▸ **TASK INSTRUCTIONS**:
Would you continue the reflection below on what life with Luke taught his parents, picking up after its final sentence?

▸ **EXTRACT PROVIDED**:
Expecting our second child, Luke, Jeannie and I ignorantly prayed that God would manipulate our circumstances to give us an easier child than our first. Life with a healthy, rambunctious two-year-old seemed so challenging to us, and we whole-heartedly believed that a life made easier would be a life made better. In His mercy, God blessed us with a son with a set of trials which would teach us that an easy life is often the enemy of a better life. Luke’s constant joy in the midst of painful and maddeningly frustrating circumstances cut us to the heart. He exposed our lust for comfort and control, our bent toward pitying but not helping those who suffer, and our sense of wimpish entitlement to health and leisure. Of course, he did all of this without saying a word. Words could never have exposed so much in such a short time anyway. We’ve learned much about ourselves through Luke, and much more about who we want to become. Being a witness to the parable of my son Luke has stirred up inside of us more compassion, humility, appreciation for time and opportunity, and motivation to come along side others who are suffering than ever could have been otherwise. Our prayers were too myopic. We’re now grateful that God would not settle for simply granting us our version of a life that was “better,” but instead chose to make us better.

▸ **SUPPLIED RECORDS**:
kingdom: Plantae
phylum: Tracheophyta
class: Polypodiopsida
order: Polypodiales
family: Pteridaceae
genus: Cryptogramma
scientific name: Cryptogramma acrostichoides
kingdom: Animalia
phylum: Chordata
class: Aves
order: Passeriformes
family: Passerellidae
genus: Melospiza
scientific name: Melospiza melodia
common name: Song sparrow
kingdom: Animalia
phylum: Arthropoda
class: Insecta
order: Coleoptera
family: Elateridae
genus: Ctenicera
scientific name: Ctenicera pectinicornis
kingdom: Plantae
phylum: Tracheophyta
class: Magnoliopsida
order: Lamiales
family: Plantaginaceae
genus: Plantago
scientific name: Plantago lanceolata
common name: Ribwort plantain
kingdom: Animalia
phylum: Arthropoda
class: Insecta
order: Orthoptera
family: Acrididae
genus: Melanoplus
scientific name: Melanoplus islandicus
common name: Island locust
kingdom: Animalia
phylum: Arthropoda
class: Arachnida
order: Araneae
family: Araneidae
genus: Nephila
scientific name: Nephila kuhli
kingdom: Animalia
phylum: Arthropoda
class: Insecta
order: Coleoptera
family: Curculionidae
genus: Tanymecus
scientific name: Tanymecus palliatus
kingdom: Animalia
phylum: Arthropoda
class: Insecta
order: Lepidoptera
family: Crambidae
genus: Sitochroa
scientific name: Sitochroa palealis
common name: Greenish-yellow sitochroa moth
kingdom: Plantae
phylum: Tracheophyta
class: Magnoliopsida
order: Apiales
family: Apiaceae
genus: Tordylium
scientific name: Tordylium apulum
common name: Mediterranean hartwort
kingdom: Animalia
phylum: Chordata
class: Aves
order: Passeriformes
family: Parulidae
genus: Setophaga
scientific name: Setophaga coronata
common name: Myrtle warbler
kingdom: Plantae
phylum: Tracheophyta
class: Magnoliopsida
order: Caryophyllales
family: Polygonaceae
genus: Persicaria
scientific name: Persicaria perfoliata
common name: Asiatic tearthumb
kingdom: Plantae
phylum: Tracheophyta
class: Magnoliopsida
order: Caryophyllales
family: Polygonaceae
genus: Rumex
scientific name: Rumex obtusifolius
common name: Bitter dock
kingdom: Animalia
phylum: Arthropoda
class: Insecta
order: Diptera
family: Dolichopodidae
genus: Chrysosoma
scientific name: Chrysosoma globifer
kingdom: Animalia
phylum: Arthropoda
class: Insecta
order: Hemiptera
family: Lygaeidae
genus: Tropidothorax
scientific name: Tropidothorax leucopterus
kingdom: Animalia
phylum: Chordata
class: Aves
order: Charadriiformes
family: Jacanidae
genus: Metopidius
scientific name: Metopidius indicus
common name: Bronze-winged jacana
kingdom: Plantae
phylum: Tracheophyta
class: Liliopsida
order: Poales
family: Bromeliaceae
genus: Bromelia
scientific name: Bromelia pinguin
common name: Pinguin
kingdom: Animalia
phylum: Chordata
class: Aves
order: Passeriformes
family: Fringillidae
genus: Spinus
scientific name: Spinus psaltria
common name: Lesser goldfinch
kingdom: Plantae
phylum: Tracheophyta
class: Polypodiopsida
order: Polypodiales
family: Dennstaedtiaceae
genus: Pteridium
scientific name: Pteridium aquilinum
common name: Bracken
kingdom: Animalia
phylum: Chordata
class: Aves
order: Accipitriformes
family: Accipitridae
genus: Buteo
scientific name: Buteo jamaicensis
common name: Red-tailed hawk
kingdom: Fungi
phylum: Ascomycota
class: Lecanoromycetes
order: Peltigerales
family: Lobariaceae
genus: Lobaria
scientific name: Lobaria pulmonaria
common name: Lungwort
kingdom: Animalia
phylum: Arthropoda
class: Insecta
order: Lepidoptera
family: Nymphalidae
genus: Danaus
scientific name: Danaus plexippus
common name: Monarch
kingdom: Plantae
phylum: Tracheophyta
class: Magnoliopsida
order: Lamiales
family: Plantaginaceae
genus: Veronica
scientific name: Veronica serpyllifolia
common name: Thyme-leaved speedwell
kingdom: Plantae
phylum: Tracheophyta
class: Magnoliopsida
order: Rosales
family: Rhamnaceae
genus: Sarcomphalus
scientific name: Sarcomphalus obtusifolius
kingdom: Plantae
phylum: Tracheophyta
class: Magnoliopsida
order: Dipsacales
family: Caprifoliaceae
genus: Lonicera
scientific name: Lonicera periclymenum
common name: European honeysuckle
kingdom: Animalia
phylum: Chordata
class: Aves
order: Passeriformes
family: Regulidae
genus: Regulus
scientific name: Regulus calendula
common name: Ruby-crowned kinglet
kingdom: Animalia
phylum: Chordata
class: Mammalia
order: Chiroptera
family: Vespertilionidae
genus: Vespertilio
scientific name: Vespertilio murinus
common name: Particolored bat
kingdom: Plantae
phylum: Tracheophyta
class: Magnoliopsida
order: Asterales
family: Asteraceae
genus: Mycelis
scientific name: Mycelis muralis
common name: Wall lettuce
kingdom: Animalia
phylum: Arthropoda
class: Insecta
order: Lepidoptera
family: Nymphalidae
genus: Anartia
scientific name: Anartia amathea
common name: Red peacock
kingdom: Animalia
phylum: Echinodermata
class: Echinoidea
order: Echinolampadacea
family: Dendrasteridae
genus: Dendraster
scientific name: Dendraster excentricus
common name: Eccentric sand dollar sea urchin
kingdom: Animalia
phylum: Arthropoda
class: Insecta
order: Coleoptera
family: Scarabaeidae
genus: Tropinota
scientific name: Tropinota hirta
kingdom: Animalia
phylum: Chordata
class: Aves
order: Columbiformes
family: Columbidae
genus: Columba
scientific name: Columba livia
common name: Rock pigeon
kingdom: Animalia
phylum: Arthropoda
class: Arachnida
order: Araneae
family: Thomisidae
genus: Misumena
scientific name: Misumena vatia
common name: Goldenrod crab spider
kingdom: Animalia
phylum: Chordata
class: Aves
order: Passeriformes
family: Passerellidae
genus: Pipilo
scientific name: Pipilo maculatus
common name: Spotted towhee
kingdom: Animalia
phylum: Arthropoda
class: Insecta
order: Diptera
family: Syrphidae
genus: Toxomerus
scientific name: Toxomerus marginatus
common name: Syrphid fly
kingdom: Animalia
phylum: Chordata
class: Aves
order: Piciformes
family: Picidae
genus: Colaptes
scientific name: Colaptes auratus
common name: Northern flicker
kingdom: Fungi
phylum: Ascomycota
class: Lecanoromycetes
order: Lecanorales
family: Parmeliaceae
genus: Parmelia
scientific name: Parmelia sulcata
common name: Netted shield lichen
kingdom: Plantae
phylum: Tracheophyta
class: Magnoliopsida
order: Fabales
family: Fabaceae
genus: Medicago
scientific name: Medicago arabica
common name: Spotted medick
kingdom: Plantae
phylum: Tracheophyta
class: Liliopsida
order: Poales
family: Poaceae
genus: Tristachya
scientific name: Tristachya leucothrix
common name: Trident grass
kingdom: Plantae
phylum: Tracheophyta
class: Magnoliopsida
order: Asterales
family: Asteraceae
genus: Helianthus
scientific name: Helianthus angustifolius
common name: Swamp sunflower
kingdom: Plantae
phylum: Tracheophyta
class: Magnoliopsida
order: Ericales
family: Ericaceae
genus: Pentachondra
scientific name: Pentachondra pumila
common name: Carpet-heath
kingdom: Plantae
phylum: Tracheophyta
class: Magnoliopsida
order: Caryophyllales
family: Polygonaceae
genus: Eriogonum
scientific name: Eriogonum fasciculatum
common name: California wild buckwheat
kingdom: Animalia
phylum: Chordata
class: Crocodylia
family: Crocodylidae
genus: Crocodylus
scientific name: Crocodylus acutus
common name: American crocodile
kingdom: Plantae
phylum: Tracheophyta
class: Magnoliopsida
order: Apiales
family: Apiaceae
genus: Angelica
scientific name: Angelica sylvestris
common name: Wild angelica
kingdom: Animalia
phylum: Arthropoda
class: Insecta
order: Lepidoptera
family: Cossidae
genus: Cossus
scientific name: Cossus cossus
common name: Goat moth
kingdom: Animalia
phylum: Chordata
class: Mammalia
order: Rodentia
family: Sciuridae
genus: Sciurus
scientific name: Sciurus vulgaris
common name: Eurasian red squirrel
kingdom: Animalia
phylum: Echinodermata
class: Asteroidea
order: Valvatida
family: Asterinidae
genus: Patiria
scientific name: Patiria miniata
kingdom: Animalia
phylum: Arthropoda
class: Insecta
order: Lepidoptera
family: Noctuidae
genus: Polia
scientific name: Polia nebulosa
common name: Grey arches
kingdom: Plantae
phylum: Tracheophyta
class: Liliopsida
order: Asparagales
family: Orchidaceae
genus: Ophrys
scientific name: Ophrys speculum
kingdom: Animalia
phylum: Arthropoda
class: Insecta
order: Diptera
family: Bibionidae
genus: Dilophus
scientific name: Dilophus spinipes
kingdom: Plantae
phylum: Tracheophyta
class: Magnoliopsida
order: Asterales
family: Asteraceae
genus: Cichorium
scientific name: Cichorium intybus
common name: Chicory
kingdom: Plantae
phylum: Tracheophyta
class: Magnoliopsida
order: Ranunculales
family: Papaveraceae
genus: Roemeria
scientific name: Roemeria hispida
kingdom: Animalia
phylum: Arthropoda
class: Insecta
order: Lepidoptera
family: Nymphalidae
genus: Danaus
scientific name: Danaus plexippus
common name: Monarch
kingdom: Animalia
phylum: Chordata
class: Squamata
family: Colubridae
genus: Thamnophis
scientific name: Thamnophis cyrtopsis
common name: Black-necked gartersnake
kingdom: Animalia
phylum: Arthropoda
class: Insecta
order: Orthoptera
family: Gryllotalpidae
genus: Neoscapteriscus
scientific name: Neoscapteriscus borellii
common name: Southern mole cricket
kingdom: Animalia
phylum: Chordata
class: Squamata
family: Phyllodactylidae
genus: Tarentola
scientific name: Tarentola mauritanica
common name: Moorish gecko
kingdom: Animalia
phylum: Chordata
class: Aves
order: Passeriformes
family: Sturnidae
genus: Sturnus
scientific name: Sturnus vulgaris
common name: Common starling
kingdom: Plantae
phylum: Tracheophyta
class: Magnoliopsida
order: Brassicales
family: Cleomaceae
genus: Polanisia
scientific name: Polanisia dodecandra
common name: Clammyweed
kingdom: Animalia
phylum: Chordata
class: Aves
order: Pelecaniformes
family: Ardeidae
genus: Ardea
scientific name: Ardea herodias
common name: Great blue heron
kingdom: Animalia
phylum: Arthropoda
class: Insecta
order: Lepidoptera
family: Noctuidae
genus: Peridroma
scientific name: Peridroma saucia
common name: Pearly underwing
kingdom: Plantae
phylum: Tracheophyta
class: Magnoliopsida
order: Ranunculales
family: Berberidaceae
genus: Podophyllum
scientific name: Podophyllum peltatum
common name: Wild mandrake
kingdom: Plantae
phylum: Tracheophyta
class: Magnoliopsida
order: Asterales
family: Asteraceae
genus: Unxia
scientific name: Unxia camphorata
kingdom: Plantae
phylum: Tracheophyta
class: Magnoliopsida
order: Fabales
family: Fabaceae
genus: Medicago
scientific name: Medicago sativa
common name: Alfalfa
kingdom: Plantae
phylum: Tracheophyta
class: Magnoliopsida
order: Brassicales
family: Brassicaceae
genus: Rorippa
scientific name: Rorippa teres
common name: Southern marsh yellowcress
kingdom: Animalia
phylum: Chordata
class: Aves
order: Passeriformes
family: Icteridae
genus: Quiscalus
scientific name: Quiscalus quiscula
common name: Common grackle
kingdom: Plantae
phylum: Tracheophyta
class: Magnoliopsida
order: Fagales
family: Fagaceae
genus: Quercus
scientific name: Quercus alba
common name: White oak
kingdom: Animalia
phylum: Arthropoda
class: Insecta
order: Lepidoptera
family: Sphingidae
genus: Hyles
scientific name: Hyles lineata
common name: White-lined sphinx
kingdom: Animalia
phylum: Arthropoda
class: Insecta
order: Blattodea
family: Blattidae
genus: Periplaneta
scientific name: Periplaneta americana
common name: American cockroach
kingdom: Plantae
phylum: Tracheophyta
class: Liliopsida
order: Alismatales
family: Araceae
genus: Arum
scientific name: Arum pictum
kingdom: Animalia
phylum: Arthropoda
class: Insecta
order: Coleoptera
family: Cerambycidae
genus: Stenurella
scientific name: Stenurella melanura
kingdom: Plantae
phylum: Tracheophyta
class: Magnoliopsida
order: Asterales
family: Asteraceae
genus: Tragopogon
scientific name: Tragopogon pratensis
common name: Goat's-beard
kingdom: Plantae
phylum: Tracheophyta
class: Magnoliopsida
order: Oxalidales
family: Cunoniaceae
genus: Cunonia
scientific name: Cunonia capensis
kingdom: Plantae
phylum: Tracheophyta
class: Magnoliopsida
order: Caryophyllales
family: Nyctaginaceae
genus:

▸ **EXERCISE OUTPUT**:
With the comparatively small taste of trial we’ve experienced with our son Luke, we have been reborn and planted into the reality that God is utterly efficient. Never is a life experience wasted. He can use any circumstance, no matter how far outside His will and desire, to create more love, more hope, more faith, more understanding, and more beauty. God is enraptured with taking that which is wretched and causing it to produce goodness. God takes great joy in using that which was meant for evil to bring about the good He had planned all along for those that have lashed themselves to His mast. The greatest evil ever committed, the murder of Love personified, was fashioned into the key cog in Love’s victory over evil. God cannot be defeated. His love cannot be thwarted. He has shown this to us through our experiences with Luke over and over again. Sometimes we even notice.

God has been in constant activity in our lives, like a judo master, turning back the momentum of the evil blows on the circumstances meant to destroy us.  Through our experience with Luke, we’ve begun to realize the depth of our selfishness. We’ve been able to look into the world with new eyes, with a more proper perspective. Even though we have had to grieve the loss of what we desired our family life to be, our prayers now have less to do with being granted an easier life, and much more to do with being made into stronger, God-dependant people. God has shown us through our son that a life supernaturally devoid of pain is far less valuable than being supernaturally made into people that can endure lives of trial. Of course, this truth is difficult to grasp and retain in the midst of being uprooted from newly established zones of comfort.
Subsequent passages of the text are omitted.